● **Task brief**
Would you output the whole of the data exactly?

● **Supplied material**
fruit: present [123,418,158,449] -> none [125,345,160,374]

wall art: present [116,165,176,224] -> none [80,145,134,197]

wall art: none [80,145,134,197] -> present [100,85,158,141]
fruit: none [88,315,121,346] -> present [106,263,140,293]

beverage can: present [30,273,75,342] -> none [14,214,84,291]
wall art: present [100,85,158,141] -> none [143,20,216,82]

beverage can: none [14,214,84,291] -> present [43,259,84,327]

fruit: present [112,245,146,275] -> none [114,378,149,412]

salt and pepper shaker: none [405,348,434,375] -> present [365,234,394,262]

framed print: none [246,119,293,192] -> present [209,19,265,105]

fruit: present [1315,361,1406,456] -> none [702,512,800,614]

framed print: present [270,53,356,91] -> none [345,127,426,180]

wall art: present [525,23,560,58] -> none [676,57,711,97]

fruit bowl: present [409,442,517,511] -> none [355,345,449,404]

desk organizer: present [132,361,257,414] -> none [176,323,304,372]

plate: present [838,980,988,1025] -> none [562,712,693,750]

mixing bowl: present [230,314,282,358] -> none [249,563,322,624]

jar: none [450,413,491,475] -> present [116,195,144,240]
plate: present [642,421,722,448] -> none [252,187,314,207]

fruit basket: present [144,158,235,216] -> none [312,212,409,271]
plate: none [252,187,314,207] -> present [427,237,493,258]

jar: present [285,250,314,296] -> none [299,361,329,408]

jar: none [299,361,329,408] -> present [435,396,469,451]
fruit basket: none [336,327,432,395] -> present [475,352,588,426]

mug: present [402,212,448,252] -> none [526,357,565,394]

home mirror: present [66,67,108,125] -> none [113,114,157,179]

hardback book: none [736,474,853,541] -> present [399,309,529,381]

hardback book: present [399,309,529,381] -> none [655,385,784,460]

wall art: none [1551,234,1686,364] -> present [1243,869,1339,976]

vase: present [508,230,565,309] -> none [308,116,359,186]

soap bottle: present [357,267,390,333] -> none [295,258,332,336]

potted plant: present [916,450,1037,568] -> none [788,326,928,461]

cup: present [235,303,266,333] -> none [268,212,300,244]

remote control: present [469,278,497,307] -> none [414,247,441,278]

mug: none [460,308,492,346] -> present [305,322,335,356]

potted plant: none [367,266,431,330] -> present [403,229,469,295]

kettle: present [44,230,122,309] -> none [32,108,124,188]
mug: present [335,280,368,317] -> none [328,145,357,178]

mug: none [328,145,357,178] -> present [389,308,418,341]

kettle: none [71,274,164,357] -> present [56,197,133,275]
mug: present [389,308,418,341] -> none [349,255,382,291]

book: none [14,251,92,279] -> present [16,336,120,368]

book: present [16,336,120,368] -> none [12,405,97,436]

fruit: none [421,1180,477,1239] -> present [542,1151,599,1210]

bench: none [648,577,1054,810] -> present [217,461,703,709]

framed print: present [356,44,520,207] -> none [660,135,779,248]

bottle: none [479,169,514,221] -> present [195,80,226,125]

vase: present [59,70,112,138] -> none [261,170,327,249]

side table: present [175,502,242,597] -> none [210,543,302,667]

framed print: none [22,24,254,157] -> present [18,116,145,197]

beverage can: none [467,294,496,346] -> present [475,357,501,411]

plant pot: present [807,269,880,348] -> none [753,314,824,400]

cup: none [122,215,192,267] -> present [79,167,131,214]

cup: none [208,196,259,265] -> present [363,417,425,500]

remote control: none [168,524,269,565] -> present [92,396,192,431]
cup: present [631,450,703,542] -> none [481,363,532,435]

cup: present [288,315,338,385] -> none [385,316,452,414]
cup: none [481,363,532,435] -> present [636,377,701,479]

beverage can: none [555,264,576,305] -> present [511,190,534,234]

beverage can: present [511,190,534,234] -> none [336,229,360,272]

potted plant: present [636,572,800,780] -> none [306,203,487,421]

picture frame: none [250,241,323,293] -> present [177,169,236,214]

● **Result of this task**
fruit: present [123,418,158,449] -> none [125,345,160,374]

wall art: present [116,165,176,224] -> none [80,145,134,197]

wall art: none [80,145,134,197] -> present [100,85,158,141]
fruit: none [88,315,121,346] -> present [106,263,140,293]

beverage can: present [30,273,75,342] -> none [14,214,84,291]
wall art: present [100,85,158,141] -> none [143,20,216,82]

beverage can: none [14,214,84,291] -> present [43,259,84,327]

fruit: present [112,245,146,275] -> none [114,378,149,412]

salt and pepper shaker: none [405,348,434,375] -> present [365,234,394,262]

framed print: none [246,119,293,192] -> present [209,19,265,105]

fruit: present [1315,361,1406,456] -> none [702,512,800,614]

framed print: present [270,53,356,91] -> none [345,127,426,180]

wall art: present [525,23,560,58] -> none [676,57,711,97]

fruit bowl: present [409,442,517,511] -> none [355,345,449,404]

desk organizer: present [132,361,257,414] -> none [176,323,304,372]

plate: present [838,980,988,1025] -> none [562,712,693,750]

mixing bowl: present [230,314,282,358] -> none [249,563,322,624]

jar: none [450,413,491,475] -> present [116,195,144,240]
plate: present [642,421,722,448] -> none [252,187,314,207]

fruit basket: present [144,158,235,216] -> none [312,212,409,271]
plate: none [252,187,314,207] -> present [427,237,493,258]

jar: present [285,250,314,296] -> none [299,361,329,408]

jar: none [299,361,329,408] -> present [435,396,469,451]
fruit basket: none [336,327,432,395] -> present [475,352,588,426]

mug: present [402,212,448,252] -> none [526,357,565,394]

home mirror: present [66,67,108,125] -> none [113,114,157,179]

hardback book: none [736,474,853,541] -> present [399,309,529,381]

hardback book: present [399,309,529,381] -> none [655,385,784,460]

wall art: none [1551,234,1686,364] -> present [1243,869,1339,976]

vase: present [508,230,565,309] -> none [308,116,359,186]

soap bottle: present [357,267,390,333] -> none [295,258,332,336]

potted plant: present [916,450,1037,568] -> none [788,326,928,461]

cup: present [235,303,266,333] -> none [268,212,300,244]

remote control: present [469,278,497,307] -> none [414,247,441,278]

mug: none [460,308,492,346] -> present [305,322,335,356]

potted plant: none [367,266,431,330] -> present [403,229,469,295]

kettle: present [44,230,122,309] -> none [32,108,124,188]
mug: present [335,280,368,317] -> none [328,145,357,178]

mug: none [328,145,357,178] -> present [389,308,418,341]

kettle: none [71,274,164,357] -> present [56,197,133,275]
mug: present [389,308,418,341] -> none [349,255,382,291]

book: none [14,251,92,279] -> present [16,336,120,368]

book: present [16,336,120,368] -> none [12,405,97,436]

fruit: none [421,1180,477,1239] -> present [542,1151,599,1210]

bench: none [648,577,1054,810] -> present [217,461,703,709]

framed print: present [356,44,520,207] -> none [660,135,779,248]

bottle: none [479,169,514,221] -> present [195,80,226,125]

vase: present [59,70,112,138] -> none [261,170,327,249]

side table: present [175,502,242,597] -> none [210,543,302,667]

framed print: none [22,24,254,157] -> present [18,116,145,197]

beverage can: none [467,294,496,346] -> present [475,357,501,411]

plant pot: present [807,269,880,348] -> none [753,314,824,400]

cup: none [122,215,192,267] -> present [79,167,131,214]

cup: none [208,196,259,265] -> present [363,417,425,500]

remote control: none [168,524,269,565] -> present [92,396,192,431]
cup: present [631,450,703,542] -> none [481,363,532,435]

cup: present [288,315,338,385] -> none [385,316,452,414]
cup: none [481,363,532,435] -> present [636,377,701,479]

beverage can: none [555,264,576,305] -> present [511,190,534,234]

beverage can: present [511,190,534,234] -> none [336,229,360,272]

potted plant: present [636,572,800,780] -> none [306,203,487,421]

picture frame: none [250,241,323,293] -> present [177,169,236,214]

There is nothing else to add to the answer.